The records =>
*****

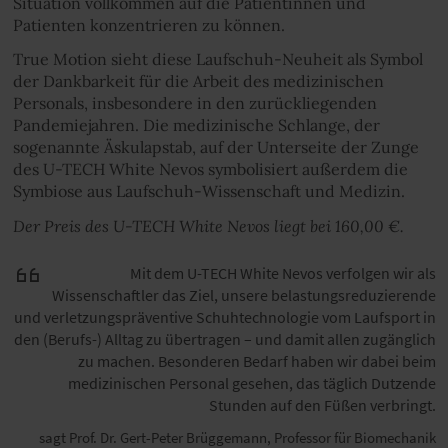
Situation vollkommen auf die Patientinnen und
Patienten konzentrieren zu können.
True Motion sieht diese Laufschuh-Neuheit als Symbol
der Dankbarkeit für die Arbeit des medizinischen
Personals, insbesondere in den zurückliegenden
Pandemiejahren. Die medizinische Schlange, der
sogenannte Äskulapstab, auf der Unterseite der Zunge
des U-TECH White Nevos symbolisiert außerdem die
Symbiose aus Laufschuh-Wissenschaft und Medizin.
Der Preis des U-TECH White Nevos liegt bei 160,00 €.
Mit dem U-TECH White Nevos verfolgen wir als
Wissenschaftler das Ziel, unsere belastungsreduzierende
und verletzungspräventive Schuhtechnologie vom Laufsport in
den (Berufs-) Alltag zu übertragen – und damit allen zugänglich
zu machen. Besonderen Bedarf haben wir dabei beim
medizinischen Personal gesehen, das täglich Dutzende
Stunden auf den Füßen verbringt.
sagt Prof. Dr. Gert-Peter Brüggemann, Professor für Biomechanik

*****

Brief => Transcribe the text of the material above verbatim, keeping every line break. Leave out the picture.

Response below =>
Situation vollkommen auf die Patientinnen und
Patienten konzentrieren zu können.
True Motion sieht diese Laufschuh-Neuheit als Symbol
der Dankbarkeit für die Arbeit des medizinischen
Personals, insbesondere in den zurückliegenden
Pandemiejahren. Die medizinische Schlange, der
sogenannte Äskulapstab, auf der Unterseite der Zunge
des U-TECH White Nevos symbolisiert außerdem die
Symbiose aus Laufschuh-Wissenschaft und Medizin.
Der Preis des U-TECH White Nevos liegt bei 160,00 €.
Mit dem U-TECH White Nevos verfolgen wir als
Wissenschaftler das Ziel, unsere belastungsreduzierende
und verletzungspräventive Schuhtechnologie vom Laufsport in
den (Berufs-) Alltag zu übertragen – und damit allen zugänglich
zu machen. Besonderen Bedarf haben wir dabei beim
medizinischen Personal gesehen, das täglich Dutzende
Stunden auf den Füßen verbringt.
sagt Prof. Dr. Gert-Peter Brüggemann, Professor für Biomechanik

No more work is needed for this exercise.